I'm sorry that happened to you. The phrase that made my then wife an ex-wife for me was "you're not supposed to be fixing yourself you're supposed to be fixing our marriage!"
Led me (with therapy and time) to realize what I meant to her; I was an accessory.
The thing that worked for me was getting so bored of being depressed that one day my mind went “Okay fine, you’re right, nothing matters. If nothing matters, then me feeling this way doesn’t matter either. I’ll just go do the things regardless of how I feel”
Been 20 years now. Works fine. The depression has been starved of attention, only comes back when I’m hungry.
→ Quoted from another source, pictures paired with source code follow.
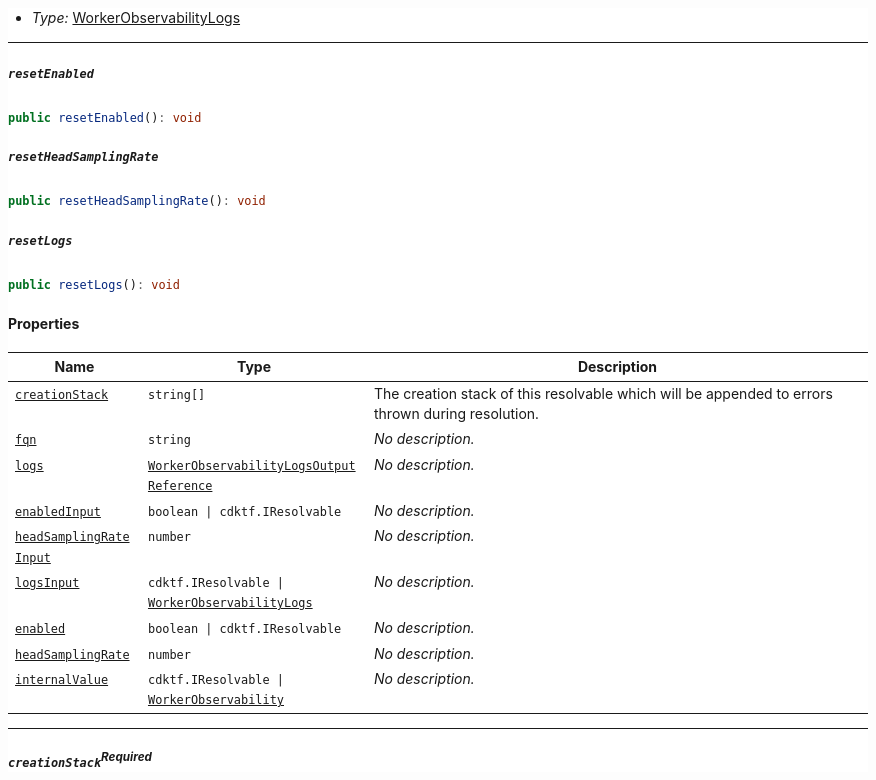 - *Type:* <a href="#@cdktf/provider-cloudflare.worker.WorkerObservabilityLogs">WorkerObservabilityLogs</a>

---

##### `resetEnabled` <a name="resetEnabled" id="@cdktf/provider-cloudflare.worker.WorkerObservabilityOutputReference.resetEnabled"></a>

```typescript
public resetEnabled(): void
```

##### `resetHeadSamplingRate` <a name="resetHeadSamplingRate" id="@cdktf/provider-cloudflare.worker.WorkerObservabilityOutputReference.resetHeadSamplingRate"></a>

```typescript
public resetHeadSamplingRate(): void
```

##### `resetLogs` <a name="resetLogs" id="@cdktf/provider-cloudflare.worker.WorkerObservabilityOutputReference.resetLogs"></a>

```typescript
public resetLogs(): void
```


#### Properties <a name="Properties" id="Properties"></a>

| **Name** | **Type** | **Description** |
| --- | --- | --- |
| <code><a href="#@cdktf/provider-cloudflare.worker.WorkerObservabilityOutputReference.property.creationStack">creationStack</a></code> | <code>string[]</code> | The creation stack of this resolvable which will be appended to errors thrown during resolution. |
| <code><a href="#@cdktf/provider-cloudflare.worker.WorkerObservabilityOutputReference.property.fqn">fqn</a></code> | <code>string</code> | *No description.* |
| <code><a href="#@cdktf/provider-cloudflare.worker.WorkerObservabilityOutputReference.property.logs">logs</a></code> | <code><a href="#@cdktf/provider-cloudflare.worker.WorkerObservabilityLogsOutputReference">WorkerObservabilityLogsOutputReference</a></code> | *No description.* |
| <code><a href="#@cdktf/provider-cloudflare.worker.WorkerObservabilityOutputReference.property.enabledInput">enabledInput</a></code> | <code>boolean \| cdktf.IResolvable</code> | *No description.* |
| <code><a href="#@cdktf/provider-cloudflare.worker.WorkerObservabilityOutputReference.property.headSamplingRateInput">headSamplingRateInput</a></code> | <code>number</code> | *No description.* |
| <code><a href="#@cdktf/provider-cloudflare.worker.WorkerObservabilityOutputReference.property.logsInput">logsInput</a></code> | <code>cdktf.IResolvable \| <a href="#@cdktf/provider-cloudflare.worker.WorkerObservabilityLogs">WorkerObservabilityLogs</a></code> | *No description.* |
| <code><a href="#@cdktf/provider-cloudflare.worker.WorkerObservabilityOutputReference.property.enabled">enabled</a></code> | <code>boolean \| cdktf.IResolvable</code> | *No description.* |
| <code><a href="#@cdktf/provider-cloudflare.worker.WorkerObservabilityOutputReference.property.headSamplingRate">headSamplingRate</a></code> | <code>number</code> | *No description.* |
| <code><a href="#@cdktf/provider-cloudflare.worker.WorkerObservabilityOutputReference.property.internalValue">internalValue</a></code> | <code>cdktf.IResolvable \| <a href="#@cdktf/provider-cloudflare.worker.WorkerObservability">WorkerObservability</a></code> | *No description.* |

---

##### `creationStack`<sup>Required</sup> <a name="creationStack" id="@cdktf/provider-cloudflare.worker.WorkerObservabilityOutputReference.property.creationStack"></a>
> Nihilism is often associated with feelings of despair, pessimism, and apathy, as it challenges traditional beliefs and values. However, some argue that it can also lead to a sense of freedom and liberation, as it allows individuals to create their own meaning and values without being bound by pre-existing structures.
It is counter-intuitive to the traditional: find meaning and purpose dogma.
Years later, I read Viktor Frankl and his approach really resonated with me. He adds the nuance that you need meaning, but you can create your own out of anything.
Yes. Being depressed is SO boring. So is being in a psychiatric hospital because of deep depression (I've done that twice, in 1977 after a near-miss suicide attempt (pills) and in 1991 when I became anxiously non-functional and frightened).
Though I've never been in jail or prison, I suspect boredom is a dominant condition there too.
Sure, but that's something that only works when you say it to yourself and believe that it will work. It worsens the situation when it comes from someone else.